[SOURCE PASSAGE — start]

Did they review other Pub/Sub solutions? I'm thinking of NATS in particular.

andonisus · on Nov 29, 2018

We us NATS (and STAN) for real-time IoT metrics and reporting with a high cardinality of subscriptions. The throughput from a single NATS box is very nice (we currently send 100K+ messages/sec using a single EC2 instance running NATS).

tveita · on Nov 29, 2018

It would be very interesting to see a comparison of Pulsar or LogDevice on Twitter scale workloads.

majidazimi · on Nov 29, 2018

Both Pulsar and LogDevice solve the problem of far-away-consumers with kind of segmenting the log and storing each segment in separate machine to reduce disk seeks and page cache pollution (when c1 reads head of the log and c2 reads tail).

So technically they are better than Kafka. But as the article mentions, they just used SSDs to get around this issue in Kafka. By looking at article the only valid reason to switch to Kafka seems to be KStream.

manigandham · on Nov 29, 2018

Pulsar has a much better storage system that scales independently so latency stays low regardless of consumer offset. It can also now tier to S3/cloud storage natively and it has many other features like supporting millions of topics and per-message acknowledgements.

nevi-me · on Nov 29, 2018

If they're looking for a mature solution, Kafka would be more in that line. Plus beyond pubsub, Kafka is well supported as a streaming data source in the Hadoop-esque world

temuze · on Nov 29, 2018

I've been a big fan of Apache Pulsar lately. I like that they separate storage into a separate layer.

sciurus · on Nov 29, 2018

Interestingly, Twitter's in-house system did that too, but they now seem to think it was a mistake because it increased latency.

[SOURCE PASSAGE — finish]

(PROBLEMS TO WORK ON)
1. Please reproduce the passage of the thread on pub/sub systems starting at "andonisus · on" and ending at "c2 reads tail).".
2. Write the next part of the thread on pub/sub systems, picking up after its final comment.
The material comes from a different source than the thread on pub/sub systems.

[DATA — start]

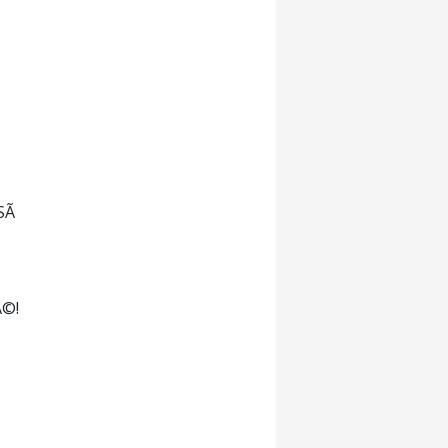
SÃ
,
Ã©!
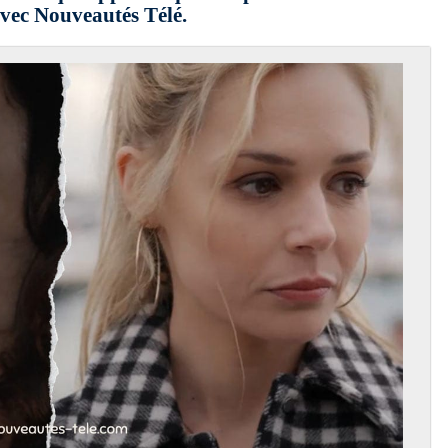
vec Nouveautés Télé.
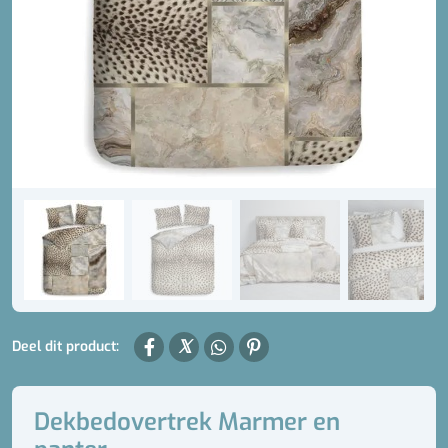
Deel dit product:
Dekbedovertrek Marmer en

[DATA — finish]
[DATA — start]

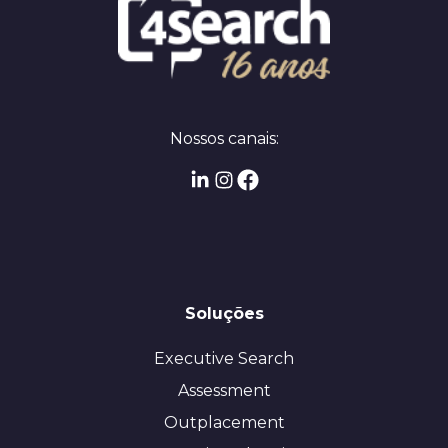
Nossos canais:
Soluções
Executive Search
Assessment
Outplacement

[DATA — finish]

(ANSWERS PER TASK)
1.
andonisus · on Nov 29, 2018

We us NATS (and STAN) for real-time IoT metrics and reporting with a high cardinality of subscriptions. The throughput from a single NATS box is very nice (we currently send 100K+ messages/sec using a single EC2 instance running NATS).

tveita · on Nov 29, 2018

It would be very interesting to see a comparison of Pulsar or LogDevice on Twitter scale workloads.

majidazimi · on Nov 29, 2018

Both Pulsar and LogDevice solve the problem of far-away-consumers with kind of segmenting the log and storing each segment in separate machine to reduce disk seeks and page cache pollution (when c1 reads head of the log and c2 reads tail).

2.
airfreak · on Nov 29, 2018

It all depends. For example with Apache Pulsar, tailing readers are served from an in-memory cache in the serving layer (the Pulsar brokers) and only catch-up readers end up having to be served from the storage layer (Apache BookKeeper). This is a little different from DistributedLog which always required going to BookKeeper for reads.

Apache BookKeeper can add additional latency to catch-up readers, on top of the extra hop, because the data of multiple topics are combined into each ledger. This means that we lose some performance from sequential reads. This is mitigated in BookKeeper by writing to disk in batches and sorting a ledger by topic so messages of the same topic are found together, but it still involves more jumping around on disk.

Also, BookKeeper allows the nice separation of disk IO. The read and write path are separate and can be served by different disks so you can scale your reads and writes separately to a certain extent.

For all those reasons, I would have loved to have seen Twitter look at Apache Pulsar and compare performance profiles with Apache Kafka.

anhldbk · on Nov 30, 2018

Streamlio published their OpenMessaging benchmarks between Apache Kafka & Apache Pulsar here: https://streaml.io/pdf/Gigaom-Benchmarking-Streaming-Platfor...